Given a very large integer $n$, I wish to find integer multipliers $m$ such that the product is nearly a perfect square. Ideally this should be easy to compute and output a series of improved approximates. We'll define a quality measure as "nearly a perfect square" as minimizing the quantity $\sqrt{nm} - \left \lfloor\sqrt{nm}\right \rfloor$.
As an example with a small $n=87654321$ a useful series of better and better $m$ values can be brute force evaluated by exhaustively testing $m$ values starting at 1. Notice how the fractional remainder of the square root decreases monotonically as it finds better multipliers:
87654321 * 1 = 9362.3886375219 ^2
87654321 * 3 = 16216.1328003936 ^2
87654321 * 6 = 22933.0749355598 ^2
87654321 * 26 = 47739.0023565638 ^2
87654321 * 249 = 147736.0007885688 ^2
87654321 * 2766 = 492394.0006600405 ^2
87654321 * 3469 = 551428.0003309589 ^2
87654321 * 5751 = 710000.0000500000 ^2
87654321 * 15967 = 1183037.0000160604 ^2
87654321 * 44374 = 1972200.0000136902 ^2
87654321 * 156685 = 3705957.0000048568 ^2
87654321 * 392125 = 5862717.0000030706 ^2
87654321 * 790738 = 8325359.0000010207 ^2
87654321 * 1555754 = 11677695.0000003850 ^2
87654321 * 1856354 = 12756075.0000003520 ^2
My question is how to generate this, or a similar, series of "good" $m$ values. I suspect the answer has to do with a continued fraction representation of $\sqrt n$ but I have had no luck turning that hunch into a working method.
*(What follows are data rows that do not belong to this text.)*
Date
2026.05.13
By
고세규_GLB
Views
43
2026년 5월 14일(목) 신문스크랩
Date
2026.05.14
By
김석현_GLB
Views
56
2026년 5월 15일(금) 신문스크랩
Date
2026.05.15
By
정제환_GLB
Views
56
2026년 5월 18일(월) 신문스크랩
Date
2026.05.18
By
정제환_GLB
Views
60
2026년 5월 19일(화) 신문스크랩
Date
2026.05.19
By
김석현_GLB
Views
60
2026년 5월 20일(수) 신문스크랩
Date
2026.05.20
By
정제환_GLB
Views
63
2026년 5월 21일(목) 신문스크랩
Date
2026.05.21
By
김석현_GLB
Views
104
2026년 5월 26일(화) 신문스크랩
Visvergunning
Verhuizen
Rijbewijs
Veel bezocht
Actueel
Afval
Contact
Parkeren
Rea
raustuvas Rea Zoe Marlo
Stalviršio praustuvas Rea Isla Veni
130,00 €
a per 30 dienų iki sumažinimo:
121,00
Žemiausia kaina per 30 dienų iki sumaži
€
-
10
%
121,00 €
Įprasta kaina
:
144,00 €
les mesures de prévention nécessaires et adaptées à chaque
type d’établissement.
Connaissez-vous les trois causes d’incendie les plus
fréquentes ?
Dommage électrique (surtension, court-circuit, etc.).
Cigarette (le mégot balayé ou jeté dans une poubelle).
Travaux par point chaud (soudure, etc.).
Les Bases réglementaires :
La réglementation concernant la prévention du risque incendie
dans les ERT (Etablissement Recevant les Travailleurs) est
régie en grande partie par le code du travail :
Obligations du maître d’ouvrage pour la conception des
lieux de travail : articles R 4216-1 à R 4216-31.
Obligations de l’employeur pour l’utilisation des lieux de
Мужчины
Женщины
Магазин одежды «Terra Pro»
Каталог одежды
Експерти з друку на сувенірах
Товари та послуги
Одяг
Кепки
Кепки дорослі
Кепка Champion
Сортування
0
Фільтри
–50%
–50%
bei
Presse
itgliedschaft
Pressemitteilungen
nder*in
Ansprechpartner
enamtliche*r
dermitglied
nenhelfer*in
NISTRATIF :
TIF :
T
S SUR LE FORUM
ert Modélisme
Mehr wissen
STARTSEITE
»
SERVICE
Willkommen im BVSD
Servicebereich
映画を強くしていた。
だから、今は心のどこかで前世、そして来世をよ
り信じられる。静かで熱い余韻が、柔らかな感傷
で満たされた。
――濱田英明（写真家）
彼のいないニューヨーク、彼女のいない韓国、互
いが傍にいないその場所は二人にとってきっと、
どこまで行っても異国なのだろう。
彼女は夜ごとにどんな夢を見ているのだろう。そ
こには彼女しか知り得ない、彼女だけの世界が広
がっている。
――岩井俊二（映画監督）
An answer I'm not looking for is solving for the smallest $m$ that produces a perfect square. That method is to completely factor $n$, and forming $m$ as a product of all of the factors of $n$ with odd multiplicity. That's a great result but factoring $n$ is impractical for very large (hundreds of digits) values of $n$.
Thanks for help with this fun puzzle!